With both cartridges inside the tube, I screwed down the cap, and gas started hissing somewhere. I’m used to hearing a brief rush of gas, then the solid sound of the seal doing its job, so this hissing threw me for a loop. I played with the pressure-relief valve knob — unscrewing it farther. The hissing continued, so I screwed in the cap several more turns (against great resistance), and it finally stopped. That was the longest period of gas release I’ve ever heard from a CO2 gun during filling; so after shooting it several times, I exhausted the remaining gas and tried again with 2 fresh CO2 cartridges.
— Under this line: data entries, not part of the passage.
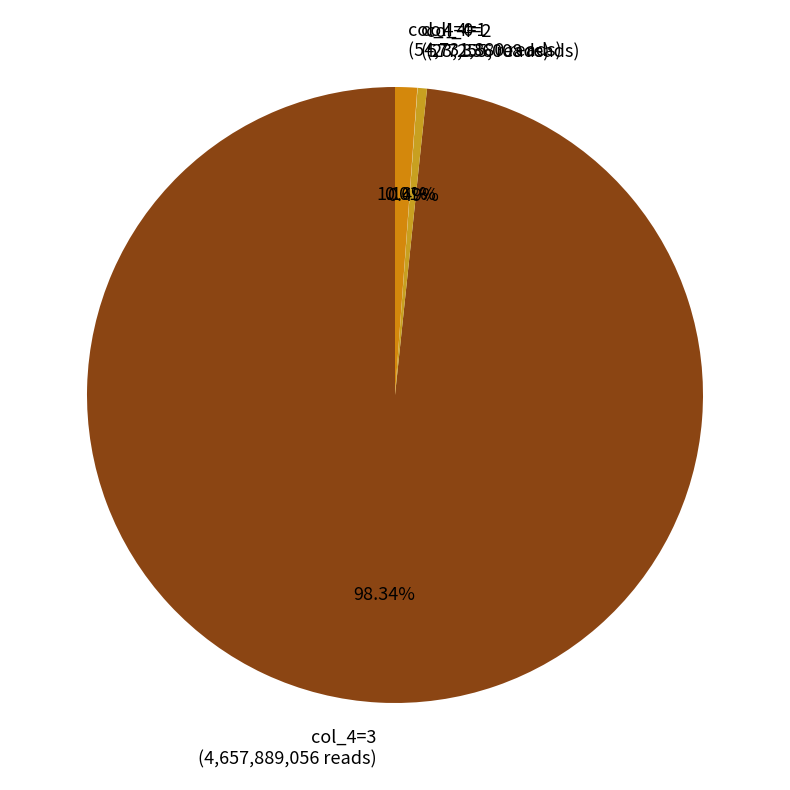

To the nearest percent, what is the average slice percentage?

25%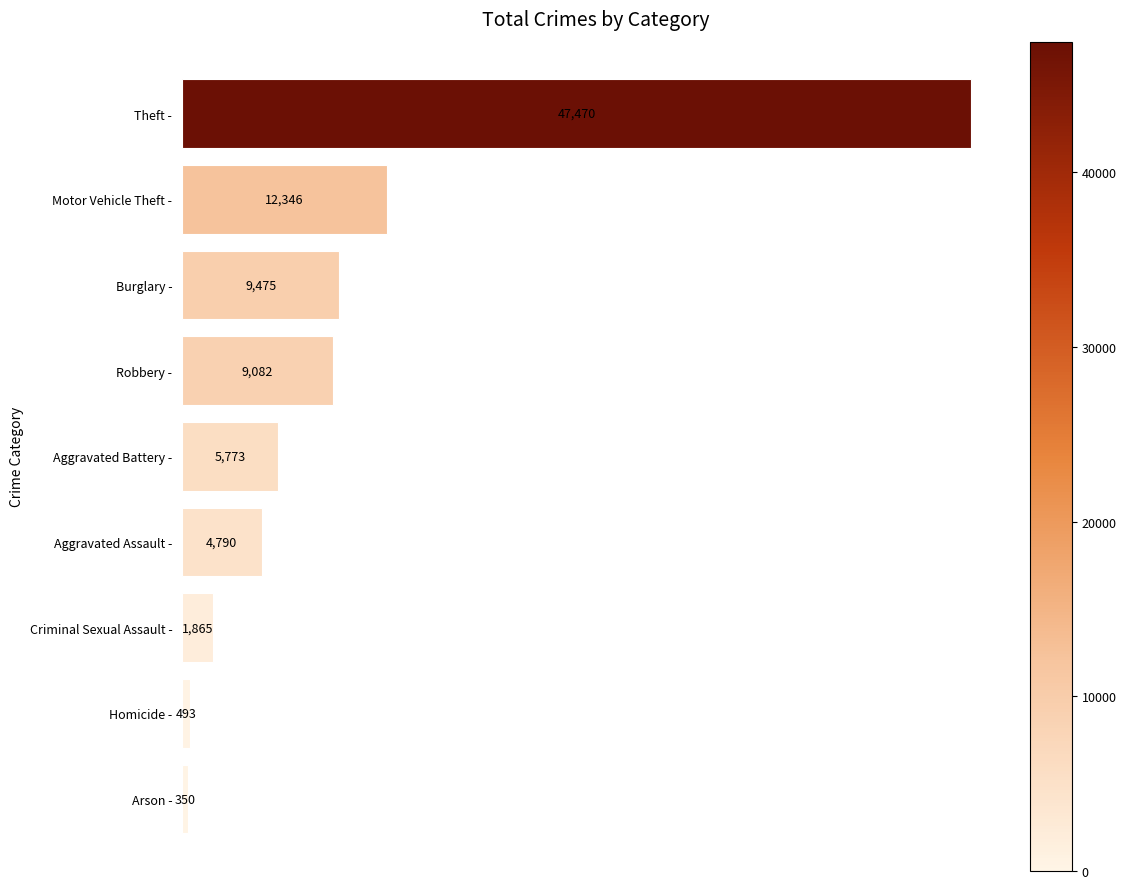

What is the average value?

10183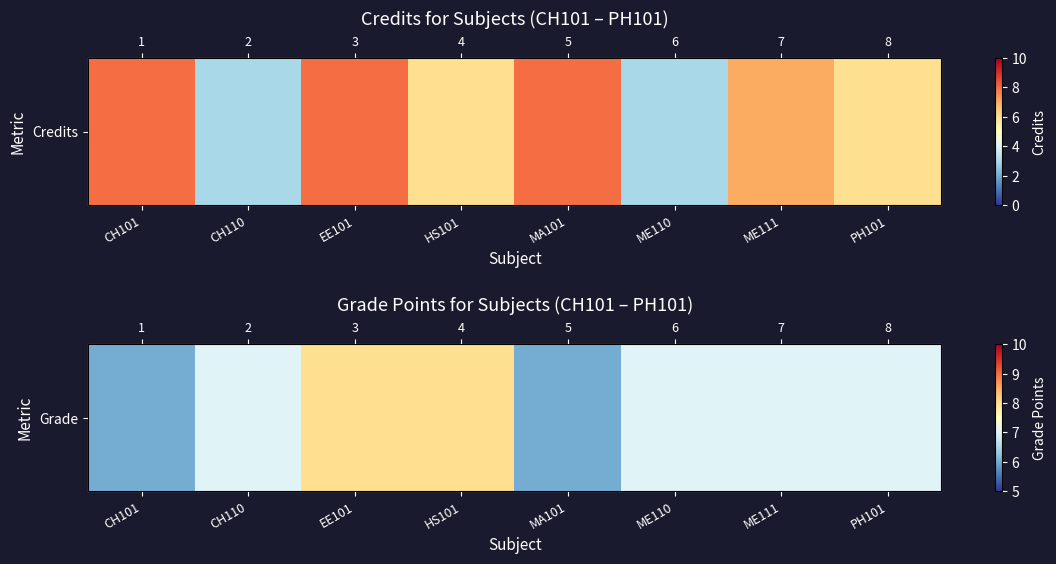

Reading left to right, extract all data points from this chart.

6	7	8	8	6	7	7	7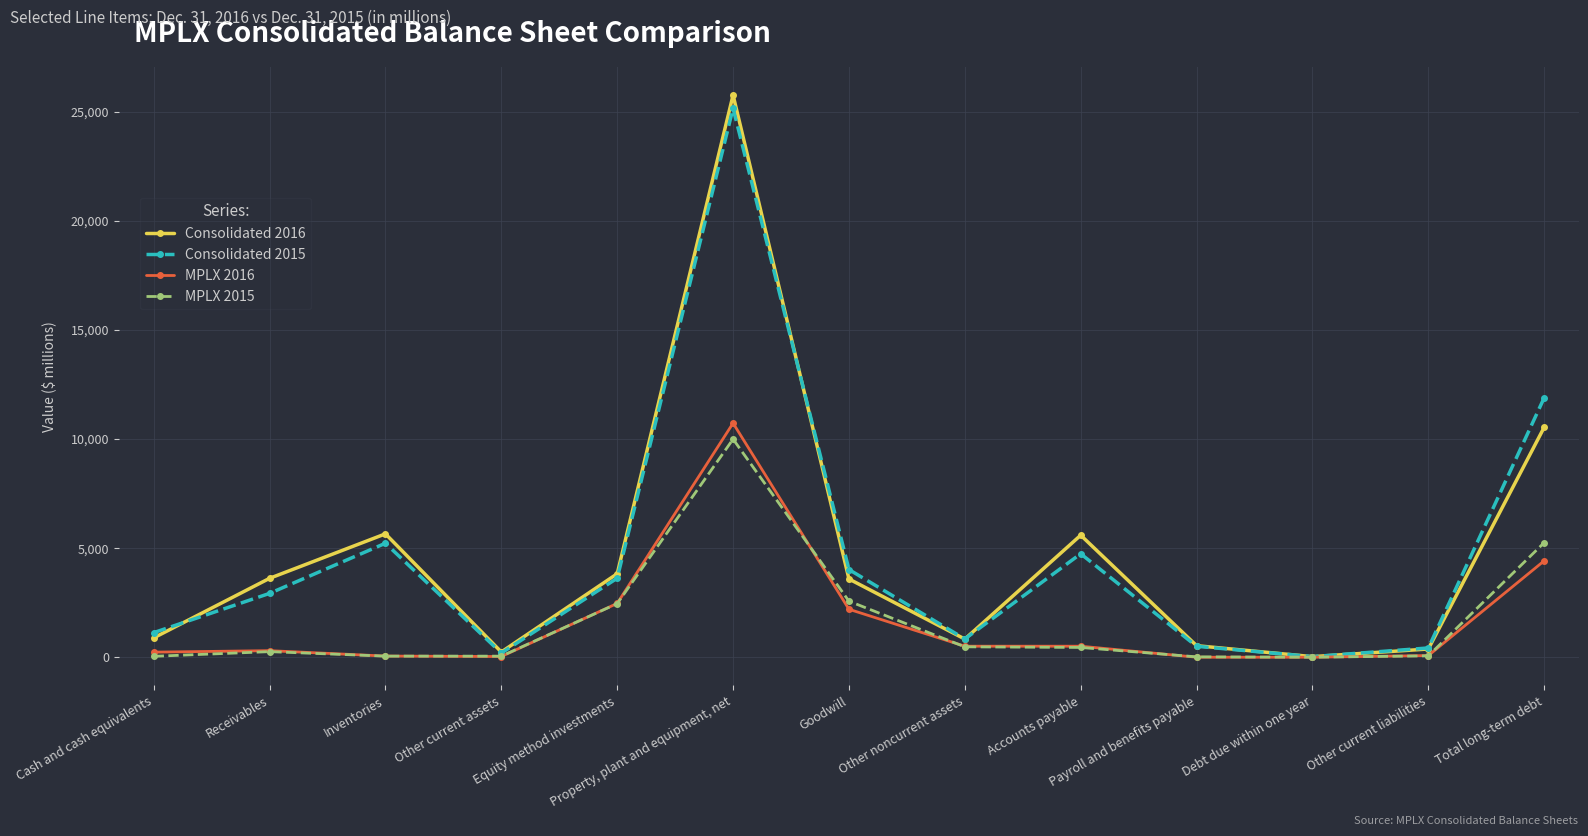

At which category is the sum across all series the highest?

Property, plant and equipment, net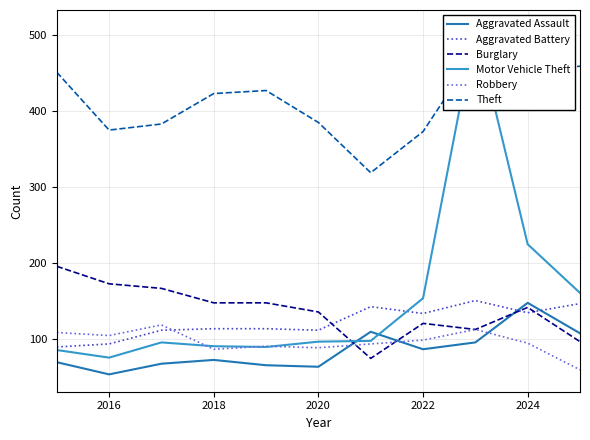

True or false: Burglary has a value of 26 at 2022.

False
It happened the second time, too. Gas was exhausting for at least 30 seconds as I tried to tightly screw down the cap, but the cap got almost too tight to screw. This time, I knew the pressure-relief valve was closed; and I even opened and closed it during the procedure, just to make sure. I finally put my back into it and got the cap secured, but not before a lot of gas was lost.
I believe the problem is the o-ring on the cap is made of material that’s permeable to CO2 gas and swells rapidly in its presence. It swells enough when the gas is first released to make the cap difficult to screw in far enough to seal the chamber. We had problems like this with the old o-rings on CO2 guns years ago; but when the new non-porous o-ring material came to market, the problem stopped. This is something that needs to be looked at by the manufacturer. I will keep an eye on it as this test proceeds, and I’ll report my findings to you.
The box says to expect 750 f.p.s. with alloy (meaning lead-free) pellets and 700 f.p.s. with lead. I’ll try it with both, and I’ll try several lead pellets because this will be of interest to potential buyers. If it really gets that much velocity, this rifle could be used to eliminate small pests up to the size of small rats at close range.
Since I’ve shot the rifle already, I’ve heard the discharge sound. But I’m going to wait until the velocity test to report it. You can ask, but I won’t tell. Gotta save something for the later reports!
We don’t get a new CO2 rifle that often, so this one seems to hold a lot of promise. Velocity testing and a report on the report are next.